Komnas Perempuan juga mempersepsikan LKAAM telah salah mendalilkan frasa dalam Pasal 5 Ayat 2 Huruf L dan M. Maksudnya, LKAAM menafsirkan pasal tersebut sebagai “pintu gerbang” pelanggaran norma kesusilaan, terutama di perguruan tinggi yang begitu rentan akan kasus kekerasan seksual.
Menanggapi kesalahan penafsiran itu, Alimatul Qibtiyah menyebut, “Tidak mengatur, bukan berarti setuju [terhadap tindakan asusila]. Seperti ketika dianalogikan dengan ketertiban umum, misalnya, apabila tidak terdapat peraturan tertulis ‘dilarang kencing di ruangan pertemuan’ bukan berarti kita boleh kencing di ruangan tersebut. Karena jelas-jelas hal tersebut melanggar ketertiban umum dan tidak pantas.”
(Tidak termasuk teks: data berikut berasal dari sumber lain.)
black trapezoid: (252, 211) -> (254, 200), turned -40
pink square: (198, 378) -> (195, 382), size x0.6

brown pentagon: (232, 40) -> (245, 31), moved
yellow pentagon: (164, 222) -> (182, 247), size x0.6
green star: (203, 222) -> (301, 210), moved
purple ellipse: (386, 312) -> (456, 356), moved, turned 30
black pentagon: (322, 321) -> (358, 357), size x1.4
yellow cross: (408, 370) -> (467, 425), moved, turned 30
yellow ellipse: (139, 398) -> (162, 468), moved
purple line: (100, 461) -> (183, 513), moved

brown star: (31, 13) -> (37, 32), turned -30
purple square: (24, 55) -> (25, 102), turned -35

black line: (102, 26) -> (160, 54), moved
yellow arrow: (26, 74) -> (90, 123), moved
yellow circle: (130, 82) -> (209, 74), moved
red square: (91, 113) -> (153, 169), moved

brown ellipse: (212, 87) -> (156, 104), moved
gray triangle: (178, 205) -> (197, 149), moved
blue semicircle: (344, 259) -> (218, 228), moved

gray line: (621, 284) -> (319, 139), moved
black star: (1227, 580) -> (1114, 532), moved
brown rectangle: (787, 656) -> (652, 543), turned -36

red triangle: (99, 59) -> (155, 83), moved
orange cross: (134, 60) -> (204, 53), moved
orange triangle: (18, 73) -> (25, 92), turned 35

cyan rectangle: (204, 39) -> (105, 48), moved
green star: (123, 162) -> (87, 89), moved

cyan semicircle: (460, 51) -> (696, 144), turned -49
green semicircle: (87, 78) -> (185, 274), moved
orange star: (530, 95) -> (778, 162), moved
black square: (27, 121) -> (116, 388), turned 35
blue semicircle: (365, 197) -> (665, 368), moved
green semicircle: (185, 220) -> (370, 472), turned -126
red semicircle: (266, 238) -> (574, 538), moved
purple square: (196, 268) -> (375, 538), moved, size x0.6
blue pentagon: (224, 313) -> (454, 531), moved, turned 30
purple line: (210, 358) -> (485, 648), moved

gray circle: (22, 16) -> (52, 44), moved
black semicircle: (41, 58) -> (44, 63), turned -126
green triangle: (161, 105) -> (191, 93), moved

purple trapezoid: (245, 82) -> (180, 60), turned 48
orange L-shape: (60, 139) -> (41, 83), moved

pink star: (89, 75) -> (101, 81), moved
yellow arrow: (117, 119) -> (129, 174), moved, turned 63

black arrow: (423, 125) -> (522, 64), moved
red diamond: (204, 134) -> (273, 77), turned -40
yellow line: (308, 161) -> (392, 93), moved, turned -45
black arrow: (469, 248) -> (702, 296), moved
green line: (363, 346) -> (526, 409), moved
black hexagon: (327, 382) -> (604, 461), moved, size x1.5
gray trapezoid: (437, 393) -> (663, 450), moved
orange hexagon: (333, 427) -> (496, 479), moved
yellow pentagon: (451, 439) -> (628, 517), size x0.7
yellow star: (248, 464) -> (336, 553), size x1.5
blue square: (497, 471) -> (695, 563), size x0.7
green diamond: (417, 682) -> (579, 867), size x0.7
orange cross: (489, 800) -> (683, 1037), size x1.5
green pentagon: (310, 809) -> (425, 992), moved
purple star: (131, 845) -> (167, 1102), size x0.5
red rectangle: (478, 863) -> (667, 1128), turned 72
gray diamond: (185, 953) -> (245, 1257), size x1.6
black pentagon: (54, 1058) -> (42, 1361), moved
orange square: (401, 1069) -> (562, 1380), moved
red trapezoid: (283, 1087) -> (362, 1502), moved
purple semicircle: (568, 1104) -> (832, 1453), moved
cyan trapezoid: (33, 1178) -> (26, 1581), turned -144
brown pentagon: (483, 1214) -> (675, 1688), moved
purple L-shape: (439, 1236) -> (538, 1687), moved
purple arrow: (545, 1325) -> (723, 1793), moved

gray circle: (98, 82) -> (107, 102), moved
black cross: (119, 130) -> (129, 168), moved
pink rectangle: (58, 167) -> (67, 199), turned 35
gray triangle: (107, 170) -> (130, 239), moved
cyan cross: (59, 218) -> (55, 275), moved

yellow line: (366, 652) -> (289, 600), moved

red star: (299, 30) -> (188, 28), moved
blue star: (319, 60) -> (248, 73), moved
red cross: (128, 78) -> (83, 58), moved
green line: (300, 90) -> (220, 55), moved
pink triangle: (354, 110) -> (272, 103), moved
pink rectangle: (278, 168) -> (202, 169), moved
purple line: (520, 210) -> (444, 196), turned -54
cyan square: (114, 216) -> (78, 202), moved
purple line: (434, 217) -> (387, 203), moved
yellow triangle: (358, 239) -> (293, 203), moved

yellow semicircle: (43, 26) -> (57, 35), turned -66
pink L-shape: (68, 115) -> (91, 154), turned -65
Alimatul Qibtiyah menjelaskan bahwa frasa “persetujuan korban” adalah pembeda antara kekerasan dan aktivitas seksual lainnya. Langkah selanjutnya merupakan tindak lanjut dari Tim Satgas Pencegahan dan Penanganan Kekerasan Seksual untuk mengenali pihak yang menjadi korban dan pelaku. Harapannya, pemerintah dapat memberikan layanan berupa pemulihan serta edukasi bagi perempuan agar mampu menolak berbagai bentuk permintaan seksual yang berada di lingkungan civitas academica. Terlebih apabila berkaitan dengan ketimpangan relasi kuasa dan tanpa melewati proses konsensual dari kedua belah pihak.
Perumusan dan pengimplementasian Permendikbudristek Nomor 30 tahun 2021 tidak mengabaikan nilai dan norma susila yang diyakini oleh masyarakat. Selain itu, implementasinya juga diharapkan dapat memastikan lingkungan pendidikan tinggi sebagai sarana membangun SDM yang berkualitas dan bebas dari segala bentuk kekerasan seksual.
”[Jumlah laporan] Kasus Kekerasan seksual sejak tahun 2012-2021 [saja] sebesar 49.729, dan ini bukan angka yang sebenarnya, hanya puncak dari gunung es saja, karena ada lebih banyak kasus kekerasan seksual yang tidak dilaporkan,” papar Alimatul Qibtiyah kembali.
Persoalan frasa ”tanpa persetujuan korban” tidak pantas jika terus menerus menjadi hal yang diperdebatkan, karena beberapa lembaga yang mengkaji pasal itu turut serta mengadopsi frasa tersebut. Artinya, hal ini bukan pertama kalinya frasa ini dipakai dalam suatu kebijakan, tutup Alimatul Qibtiyah.